The Wu-Palmer algorithm seems to be very accurate in determining the similarity between 'planet' and 'moon'. My guess is that both belong to some kind of 'celestial objects' category, which explains their high similarity score. The Lesk algorithm was able to accurately pick out the correct synset for 'planet' but failed to find the correct synset for 'moon'. This shows that the algorithm is not perfect and can miss things.

SentiWordNet is a tool that assigns sentiment scores to words based on their meanings. When given a word, it returns how negative, neutral, or positive that word is. Using this information, SentiWordNet can be used to classify text or judge opinions.

In [None]:
from nltk.corpus import sentiwordnet as swn

word = swn.senti_synset('assault.n.02')
print("Positive score = ", word.pos_score())
print("Negative score = ", word.neg_score())
print("Objective score = ", word.obj_score())

Positive score =  0.0
Negative score =  0.375
Objective score =  0.625


In [None]:
sentence = "The ravenous child murdered the bowl of delicious cereal"
tokens = nltk.word_tokenize(sentence)

for token in tokens:
  if len(wn.synsets(token)) > 0:
    synset = wn.synsets(token)[0]
    word = swn.senti_synset(synset.name())
    print("Word: " + token)
    print("Positive score = ", word.pos_score())
    print("Negative score = ", word.neg_score())
    print("Objective score = ", word.obj_score())

Word: ravenous
Positive score =  0.25
Negative score =  0.625
Objective score =  0.125
Word: child
Positive score =  0.0
Negative score =  0.0
Objective score =  1.0
Word: murdered
Positive score =  0.0
Negative score =  0.625
Objective score =  0.375
Word: bowl
Positive score =  0.0
Negative score =  0.0
Objective score =  1.0
Word: delicious
Positive score =  0.0
Negative score =  0.0
Objective score =  1.0
Word: cereal
Positive score =  0.0
Negative score =  0.0
Objective score =  1.0


It seems that SentiWordNet does an alright job at sentiment analysis. It seems to catch most of the obvious words, but it does miss a lot. It surprised me that 'assault' was considered mostly neutral and only patially negative. In the sentence example, most of the results make sense. I was surprised to find that ravenous is considered mostly negative but also somewhat positive. I am wondering why delicious is not considered a positive word. Regardless, these scores can be used in NLP programs to perform sentiment analysis. This can be especially useful for analyzing opinions on certain topics by looking at social medias like Twitter.

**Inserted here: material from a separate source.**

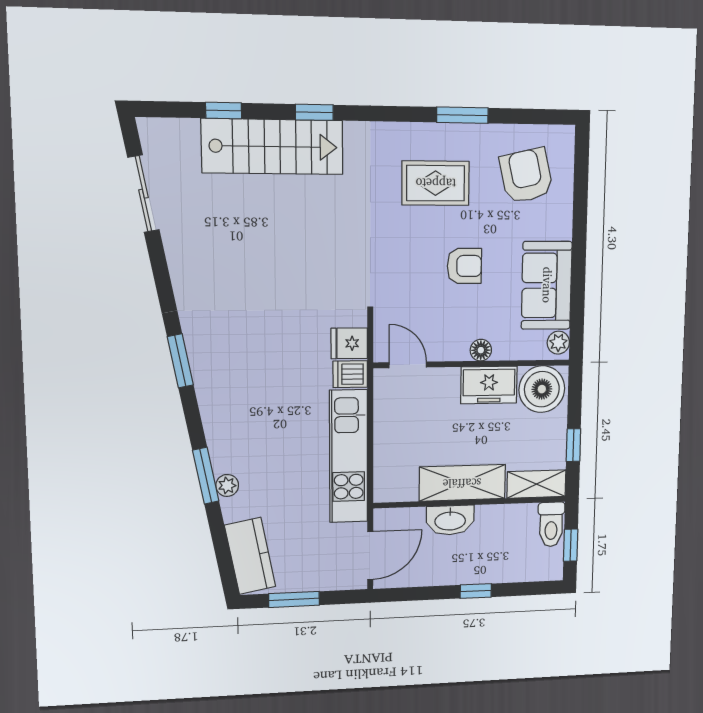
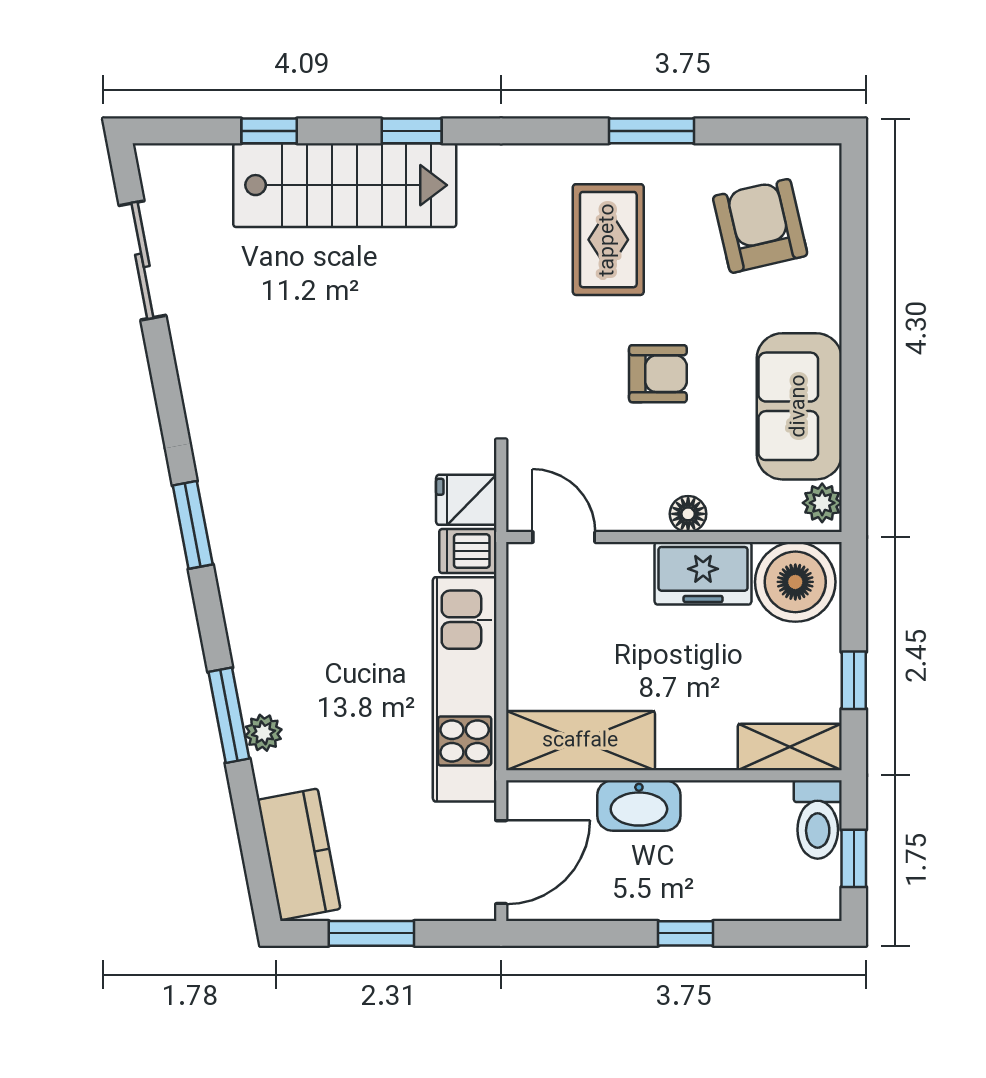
rug: (436, 183) -> (608, 240), turned 90
shelving: (462, 483) -> (580, 741), moved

Collocation refers to the tendency for some words to occur together more often than chance, insinuating that there is a relationship between those words. This is important in NLP because it can be used to analyze meaningful patterns in texts. 

In [6]:
import math

nltk.download('inaugural')

from nltk.book import text4

print(text4.collocations())

text = ' '.join(text4.tokens)

vocab = len(set(text4))
hg = text.count('fellow Americans')/vocab
print("p(fellow Americans) = ",hg )
h = text.count('fellow')/vocab
print("p(fellow) = ", h)
g = text.count('Americans')/vocab
print('p(Americans) = ', g)
pmi = math.log2(hg / (h * g))
print('pmi = ', pmi)

United States; fellow citizens; years ago; four years; Federal
Government; General Government; American people; Vice President; God
bless; Chief Justice; one another; fellow Americans; Old World;
Almighty God; Fellow citizens; Chief Magistrate; every citizen; Indian
tribes; public debt; foreign nations
None
p(fellow Americans) =  0.00199501246882793
p(fellow) =  0.013665835411471322
p(Americans) =  0.008478802992518703
pmi =  4.105819692018779


[nltk_data] Downloading package inaugural to /root/nltk_data...
[nltk_data]   Package inaugural is already up-to-date!


Since the mutual information formula returned a positive number, that means that 'fellow Americans' is likely to be a collocation.